Frankie goes utterly still. Her face drains of color. Her hand, halfway to setting down her mug, freezes mid-air.

"What?" Ruby whispers.

"Gunshot. Throat. Arden took him before we could get close. I didn't see a pulse."

Frankie's phone is already in her hand, fingers white-knuckled. She stares at the screen as if she's waiting for it to tell her I'm wrong.

"Frankie—" Candace starts.

"I'm fine." Her voice is flat. Too controlled. She shoves her phone in her pocket and stands abruptly. "I need air." Frankie's out the door before anyone can stop her.

Ruby starts to follow, but Maggie catches her arm. "Give her a minute."

"She's not fine."

"No," Maggie agrees quietly. "She's not."
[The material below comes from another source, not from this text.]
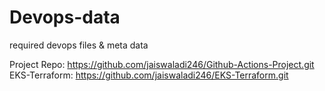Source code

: # Devops-data
required devops files &amp; meta data

Project Repo: https://github.com/jaiswaladi246/Github-Actions-Project.git
EKS-Terraform: https://github.com/jaiswaladi246/EKS-Terraform.git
I don't have time to stay. Malachi's already heading for the basement with Donovan, and I need to be there for Sloane. As I turn toward the stairs, the front door opens again. Arden steps in, eyes scanning the room.

"Where's Frankie?"

Ruby points toward the door Frankie disappeared through. Arden nods once and heads that way without another word. But as I head down the stairs, I can't shake Frankie's face. Blank, shuttered, breaking underneath.

It smells like bleach, coffee, and barely-laundered denim down here on a normal day.

Today it smells like blood and adrenaline.

Sloane's waiting when we barrel in, already in navy scrubs and sneakers, hair bundled in a knot that's slightly crooked from tying it rushed.

Gloves snap around her wrists, armor built out of latex.

Her eyes find mine for half a second. I see everything in that look. Fear. Fury. Resolve.

"What the hell did you bring me?" she snaps, pivoting toward Donovan as East and Kyle swing the gurney into position.

"The reason we're going to blow this whole thing wide open," Malachi answers, voice rough. "He doesn't die until he talks."